Excerpt provided ::
━━━━━━

Here is the relevant code snippet. As I mentioned, I cannot reproduce this on my Ubuntu machine. Code snippet to reproduce

# Your code goes here
# Please make sure it does not require any external dependencies

import torch
from torch import Tensor
from botorch.models import SingleTaskGP
from botorch.fit import fit_gpytorch_model
from gpytorch.mlls import ExactMarginalLogLikelihood
import gpytorch
from torch.distributions import Uniform, Gamma
from typing import Union
from botorch.optim import optimize_acqf
from gpytorch.likelihoods import GaussianLikelihood
from gpytorch.constraints.constraints import GreaterThan
from gpytorch.priors.torch_priors import GammaPrior
from botorch.test_functions import Hartmann, ThreeHumpCamel, Beale, Branin, Powell
from standardized_function import StandardizedFunction

# fix the seed for testing
torch.manual_seed(0)

# Initialize the test function
noise_std = 0.1  # observation noise level
function = StandardizedFunction(Powell(noise_std=noise_std))

d = function.dim  # dimension of train_X
dim_w = 1  # dimension of w component
n = 2 * d + 2  # training samples
dim_x = d - dim_w  # dimension of the x component
train_X = torch.rand((n, d))
train_Y = function(train_X)

"""
StandardizedFunction is a class that transforms the domain of the SyntheticTestFunction to the unit hypercube. Here is the exact training data taken from the debug screen. I verified that this is the same across the two machines as well.

━━━━━━

Listed records ::
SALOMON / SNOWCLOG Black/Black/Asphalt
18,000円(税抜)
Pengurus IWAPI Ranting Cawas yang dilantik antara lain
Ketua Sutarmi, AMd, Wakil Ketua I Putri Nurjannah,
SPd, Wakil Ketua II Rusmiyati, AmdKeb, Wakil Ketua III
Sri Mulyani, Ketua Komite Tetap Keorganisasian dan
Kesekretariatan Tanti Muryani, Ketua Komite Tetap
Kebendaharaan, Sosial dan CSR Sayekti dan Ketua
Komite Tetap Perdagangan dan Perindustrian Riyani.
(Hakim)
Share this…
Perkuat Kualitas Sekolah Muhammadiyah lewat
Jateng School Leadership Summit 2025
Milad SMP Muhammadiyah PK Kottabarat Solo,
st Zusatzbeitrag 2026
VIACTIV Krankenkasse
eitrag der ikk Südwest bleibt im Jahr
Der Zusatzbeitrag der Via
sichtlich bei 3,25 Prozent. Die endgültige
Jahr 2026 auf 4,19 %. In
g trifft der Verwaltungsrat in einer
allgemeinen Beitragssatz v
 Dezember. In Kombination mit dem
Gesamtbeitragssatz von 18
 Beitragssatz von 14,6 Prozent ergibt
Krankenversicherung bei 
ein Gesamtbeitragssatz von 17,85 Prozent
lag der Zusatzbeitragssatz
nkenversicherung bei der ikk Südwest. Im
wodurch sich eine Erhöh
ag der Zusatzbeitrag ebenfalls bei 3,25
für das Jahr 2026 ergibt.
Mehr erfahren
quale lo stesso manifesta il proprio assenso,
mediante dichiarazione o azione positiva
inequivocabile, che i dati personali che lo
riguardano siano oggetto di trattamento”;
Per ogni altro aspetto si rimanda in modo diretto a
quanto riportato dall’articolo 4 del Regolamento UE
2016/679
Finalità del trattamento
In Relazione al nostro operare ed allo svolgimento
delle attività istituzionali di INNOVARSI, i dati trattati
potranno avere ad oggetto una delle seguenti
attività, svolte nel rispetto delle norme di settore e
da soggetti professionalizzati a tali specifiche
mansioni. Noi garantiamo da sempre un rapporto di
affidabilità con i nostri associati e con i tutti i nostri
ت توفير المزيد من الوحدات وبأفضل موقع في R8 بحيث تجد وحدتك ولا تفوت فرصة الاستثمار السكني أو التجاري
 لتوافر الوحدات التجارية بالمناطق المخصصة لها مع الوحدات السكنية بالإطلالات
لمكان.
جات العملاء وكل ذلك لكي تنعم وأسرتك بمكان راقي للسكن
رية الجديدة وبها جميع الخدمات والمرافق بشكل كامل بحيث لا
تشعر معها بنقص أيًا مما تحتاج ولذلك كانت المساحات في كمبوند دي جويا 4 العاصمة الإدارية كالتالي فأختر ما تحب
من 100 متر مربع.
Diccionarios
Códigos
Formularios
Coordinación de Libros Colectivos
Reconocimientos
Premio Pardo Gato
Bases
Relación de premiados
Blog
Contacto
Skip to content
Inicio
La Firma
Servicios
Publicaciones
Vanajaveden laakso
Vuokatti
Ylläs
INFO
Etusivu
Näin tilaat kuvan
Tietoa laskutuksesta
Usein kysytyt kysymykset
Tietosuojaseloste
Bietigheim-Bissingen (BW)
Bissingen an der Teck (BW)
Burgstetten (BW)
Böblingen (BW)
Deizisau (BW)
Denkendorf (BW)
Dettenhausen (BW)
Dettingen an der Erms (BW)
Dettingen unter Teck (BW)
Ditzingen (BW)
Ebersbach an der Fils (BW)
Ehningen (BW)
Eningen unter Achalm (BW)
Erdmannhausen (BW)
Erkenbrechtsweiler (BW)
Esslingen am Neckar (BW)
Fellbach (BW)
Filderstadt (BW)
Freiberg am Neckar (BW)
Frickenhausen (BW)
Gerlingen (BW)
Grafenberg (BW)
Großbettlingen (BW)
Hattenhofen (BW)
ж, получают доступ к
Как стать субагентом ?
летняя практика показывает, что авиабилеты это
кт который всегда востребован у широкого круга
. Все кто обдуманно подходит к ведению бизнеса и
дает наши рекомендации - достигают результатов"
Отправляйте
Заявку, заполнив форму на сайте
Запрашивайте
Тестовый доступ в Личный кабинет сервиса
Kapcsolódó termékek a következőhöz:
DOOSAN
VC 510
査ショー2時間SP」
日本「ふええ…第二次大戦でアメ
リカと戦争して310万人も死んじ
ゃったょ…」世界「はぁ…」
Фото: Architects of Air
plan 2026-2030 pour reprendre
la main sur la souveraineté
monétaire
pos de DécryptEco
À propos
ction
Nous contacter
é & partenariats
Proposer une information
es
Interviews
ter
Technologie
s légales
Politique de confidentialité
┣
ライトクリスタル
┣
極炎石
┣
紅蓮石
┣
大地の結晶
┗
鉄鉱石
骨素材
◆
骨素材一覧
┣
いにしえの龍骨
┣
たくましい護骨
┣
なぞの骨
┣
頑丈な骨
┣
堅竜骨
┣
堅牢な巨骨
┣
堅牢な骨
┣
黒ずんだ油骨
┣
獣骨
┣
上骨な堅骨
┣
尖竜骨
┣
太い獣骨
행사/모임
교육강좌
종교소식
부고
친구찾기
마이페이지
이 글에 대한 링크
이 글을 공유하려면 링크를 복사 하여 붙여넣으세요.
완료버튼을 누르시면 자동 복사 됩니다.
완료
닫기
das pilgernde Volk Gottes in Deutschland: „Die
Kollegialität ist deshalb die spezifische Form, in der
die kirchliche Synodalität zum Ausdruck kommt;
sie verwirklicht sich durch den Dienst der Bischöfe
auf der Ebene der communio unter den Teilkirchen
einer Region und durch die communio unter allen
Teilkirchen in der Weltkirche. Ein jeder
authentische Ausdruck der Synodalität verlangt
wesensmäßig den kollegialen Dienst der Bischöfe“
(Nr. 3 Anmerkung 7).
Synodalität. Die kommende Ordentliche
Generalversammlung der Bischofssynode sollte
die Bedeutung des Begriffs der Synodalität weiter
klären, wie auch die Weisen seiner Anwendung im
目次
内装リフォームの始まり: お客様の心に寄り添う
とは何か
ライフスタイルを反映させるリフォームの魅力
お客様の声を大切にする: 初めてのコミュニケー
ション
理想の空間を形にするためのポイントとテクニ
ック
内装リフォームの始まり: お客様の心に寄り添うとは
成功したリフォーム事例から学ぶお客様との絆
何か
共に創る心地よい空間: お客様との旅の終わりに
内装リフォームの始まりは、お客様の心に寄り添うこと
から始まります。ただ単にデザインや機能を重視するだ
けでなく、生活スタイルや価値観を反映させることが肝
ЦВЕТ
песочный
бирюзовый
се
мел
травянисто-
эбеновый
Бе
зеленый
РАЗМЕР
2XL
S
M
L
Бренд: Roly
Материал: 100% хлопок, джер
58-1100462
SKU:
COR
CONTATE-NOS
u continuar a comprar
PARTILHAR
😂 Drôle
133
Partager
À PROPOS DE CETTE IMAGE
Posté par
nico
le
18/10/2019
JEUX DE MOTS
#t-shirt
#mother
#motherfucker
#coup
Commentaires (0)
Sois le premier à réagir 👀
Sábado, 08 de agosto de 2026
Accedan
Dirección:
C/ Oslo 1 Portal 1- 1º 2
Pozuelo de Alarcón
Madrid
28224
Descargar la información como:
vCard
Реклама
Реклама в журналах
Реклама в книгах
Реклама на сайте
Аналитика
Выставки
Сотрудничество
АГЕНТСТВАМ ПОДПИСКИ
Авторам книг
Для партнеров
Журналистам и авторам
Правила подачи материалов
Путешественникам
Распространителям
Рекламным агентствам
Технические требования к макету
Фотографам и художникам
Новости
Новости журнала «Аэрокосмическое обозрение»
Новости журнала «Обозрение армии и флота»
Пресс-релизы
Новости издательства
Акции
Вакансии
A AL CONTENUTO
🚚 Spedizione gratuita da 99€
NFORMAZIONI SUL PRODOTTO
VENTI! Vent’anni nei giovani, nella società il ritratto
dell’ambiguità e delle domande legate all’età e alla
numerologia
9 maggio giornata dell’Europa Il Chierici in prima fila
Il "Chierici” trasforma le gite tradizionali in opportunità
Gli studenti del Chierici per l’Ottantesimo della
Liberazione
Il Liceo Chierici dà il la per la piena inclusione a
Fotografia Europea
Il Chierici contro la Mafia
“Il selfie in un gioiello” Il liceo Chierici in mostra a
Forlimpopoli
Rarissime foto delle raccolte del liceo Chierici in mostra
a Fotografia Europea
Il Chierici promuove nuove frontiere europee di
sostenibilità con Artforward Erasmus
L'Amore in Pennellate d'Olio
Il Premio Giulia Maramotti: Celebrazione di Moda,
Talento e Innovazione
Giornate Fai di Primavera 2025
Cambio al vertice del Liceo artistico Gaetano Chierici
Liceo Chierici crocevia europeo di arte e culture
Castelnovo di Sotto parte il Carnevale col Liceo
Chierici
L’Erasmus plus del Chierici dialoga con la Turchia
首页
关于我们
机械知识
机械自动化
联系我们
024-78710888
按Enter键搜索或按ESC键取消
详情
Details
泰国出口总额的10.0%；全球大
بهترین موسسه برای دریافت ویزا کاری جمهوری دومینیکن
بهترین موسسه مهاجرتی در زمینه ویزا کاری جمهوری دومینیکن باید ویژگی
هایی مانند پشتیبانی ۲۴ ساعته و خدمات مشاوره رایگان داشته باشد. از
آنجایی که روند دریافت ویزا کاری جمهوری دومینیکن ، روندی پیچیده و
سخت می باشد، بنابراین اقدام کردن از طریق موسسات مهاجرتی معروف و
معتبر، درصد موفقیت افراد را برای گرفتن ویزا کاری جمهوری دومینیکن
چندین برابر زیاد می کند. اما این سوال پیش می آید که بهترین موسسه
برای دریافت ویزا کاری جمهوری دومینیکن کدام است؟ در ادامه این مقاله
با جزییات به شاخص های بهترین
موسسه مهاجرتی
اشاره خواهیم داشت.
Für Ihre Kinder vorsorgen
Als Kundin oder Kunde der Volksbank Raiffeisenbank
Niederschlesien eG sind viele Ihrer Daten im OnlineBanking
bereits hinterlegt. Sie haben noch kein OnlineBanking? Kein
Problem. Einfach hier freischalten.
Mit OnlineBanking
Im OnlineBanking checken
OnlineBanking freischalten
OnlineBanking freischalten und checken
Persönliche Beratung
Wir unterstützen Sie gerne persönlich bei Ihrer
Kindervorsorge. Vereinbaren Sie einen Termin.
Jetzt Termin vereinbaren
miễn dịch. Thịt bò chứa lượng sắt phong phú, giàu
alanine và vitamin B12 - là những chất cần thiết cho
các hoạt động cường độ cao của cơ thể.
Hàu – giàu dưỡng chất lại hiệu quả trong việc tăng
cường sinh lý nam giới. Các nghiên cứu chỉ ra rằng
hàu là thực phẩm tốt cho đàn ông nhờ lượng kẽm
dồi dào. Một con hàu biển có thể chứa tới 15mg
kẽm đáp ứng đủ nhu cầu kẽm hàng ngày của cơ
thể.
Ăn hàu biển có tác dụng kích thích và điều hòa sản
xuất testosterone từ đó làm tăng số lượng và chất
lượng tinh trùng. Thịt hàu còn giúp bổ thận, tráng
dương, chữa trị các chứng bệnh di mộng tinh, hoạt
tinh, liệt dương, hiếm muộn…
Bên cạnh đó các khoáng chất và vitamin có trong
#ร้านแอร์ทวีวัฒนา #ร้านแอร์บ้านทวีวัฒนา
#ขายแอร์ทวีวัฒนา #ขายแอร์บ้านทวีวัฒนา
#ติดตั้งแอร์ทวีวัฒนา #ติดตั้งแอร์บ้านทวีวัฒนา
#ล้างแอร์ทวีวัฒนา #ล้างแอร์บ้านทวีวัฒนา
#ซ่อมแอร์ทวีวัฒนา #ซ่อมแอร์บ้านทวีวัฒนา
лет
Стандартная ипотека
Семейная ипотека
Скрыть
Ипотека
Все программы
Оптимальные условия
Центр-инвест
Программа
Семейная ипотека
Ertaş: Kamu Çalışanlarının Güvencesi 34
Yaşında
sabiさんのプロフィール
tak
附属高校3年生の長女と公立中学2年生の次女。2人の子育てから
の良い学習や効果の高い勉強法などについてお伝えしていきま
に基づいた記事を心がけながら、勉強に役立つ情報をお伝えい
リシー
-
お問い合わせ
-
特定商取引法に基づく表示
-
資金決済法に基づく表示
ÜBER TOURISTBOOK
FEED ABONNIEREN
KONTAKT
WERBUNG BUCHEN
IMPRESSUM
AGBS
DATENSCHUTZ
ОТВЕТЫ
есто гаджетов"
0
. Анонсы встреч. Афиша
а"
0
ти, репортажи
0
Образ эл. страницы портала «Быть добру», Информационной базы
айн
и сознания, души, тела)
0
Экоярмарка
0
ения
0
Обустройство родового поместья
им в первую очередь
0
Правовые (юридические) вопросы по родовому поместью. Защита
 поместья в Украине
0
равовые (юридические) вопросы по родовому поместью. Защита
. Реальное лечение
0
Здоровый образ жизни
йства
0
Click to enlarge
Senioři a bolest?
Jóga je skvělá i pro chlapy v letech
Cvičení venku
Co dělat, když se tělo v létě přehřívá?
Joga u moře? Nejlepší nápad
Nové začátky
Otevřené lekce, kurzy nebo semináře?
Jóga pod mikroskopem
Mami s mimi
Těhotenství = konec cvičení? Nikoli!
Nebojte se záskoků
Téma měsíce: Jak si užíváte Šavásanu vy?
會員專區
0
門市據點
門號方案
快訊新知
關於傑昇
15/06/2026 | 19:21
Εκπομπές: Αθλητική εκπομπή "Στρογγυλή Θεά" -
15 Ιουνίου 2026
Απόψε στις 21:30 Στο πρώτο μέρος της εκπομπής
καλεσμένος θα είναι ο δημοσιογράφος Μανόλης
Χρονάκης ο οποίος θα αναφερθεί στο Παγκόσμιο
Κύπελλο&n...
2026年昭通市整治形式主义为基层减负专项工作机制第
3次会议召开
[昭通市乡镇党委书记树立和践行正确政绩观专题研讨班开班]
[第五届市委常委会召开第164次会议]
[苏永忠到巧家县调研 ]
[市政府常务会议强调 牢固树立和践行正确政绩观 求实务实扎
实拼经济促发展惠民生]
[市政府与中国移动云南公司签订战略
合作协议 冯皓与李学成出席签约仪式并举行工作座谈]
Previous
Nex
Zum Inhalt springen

━━━━━━

Directions ::
1: List every test function that the BoTorch code excerpt above imports from botorch.test_functions.
2: Answer these questions about the BoTorch code excerpt above:
(a) What value is assigned to noise_std?
(b) What seed is passed to torch.manual_seed?
(c) To what does StandardizedFunction transform the domain of the SyntheticTestFunction?
3: Carry on the BoTorch forum post from its last sentence.

Your written answers ::
1: Hartmann, ThreeHumpCamel, Beale, Branin, Powell

2:
(a) 0.1
(b) 0
(c) The unit hypercube

3:
train_X
tensor([[0.4963, 0.7682, 0.0885, 0.1320],
        [0.3074, 0.6341, 0.4901, 0.8964],
        [0.4556, 0.6323, 0.3489, 0.4017],
        [0.0223, 0.1689, 0.2939, 0.5185],
        [0.6977, 0.8000, 0.1610, 0.2823],
        [0.6816, 0.9152, 0.3971, 0.8742],
        [0.4194, 0.5529, 0.9527, 0.0362],
        [0.1852, 0.3734, 0.3051, 0.9320],
        [0.1759, 0.2698, 0.1507, 0.0317],
        [0.2081, 0.9298, 0.7231, 0.7423]])
train_Y
tensor([[ 9581.6172],
        [ 8215.9570],
        [  426.3773],
        [ 4815.8296],
        [ 7884.1069],
        [ 2833.5762],
        [ 6308.6538],
        [20651.4551],
        [  553.5855],
        [ 7070.3433]])
"""

# construct and fit the GP
# a more involved prior to set a significant lower bound on the noise. Significantly speeds up computation.
noise_prior = GammaPrior(1.1, 0.5)
noise_prior_mode = (noise_prior.concentration - 1) / noise_prior.rate
likelihood = GaussianLikelihood(
    noise_prior=noise_prior,
    batch_shape=[],
    noise_constraint=GreaterThan(
        0.05,  # minimum observation noise assumed in the GP model
        transform=None,
        initial_value=noise_prior_mode,
    ),
)
gp = SingleTaskGP(train_X, train_Y, likelihood)
mll = ExactMarginalLogLikelihood(gp.likelihood, gp)
fit_gpytorch_model(mll)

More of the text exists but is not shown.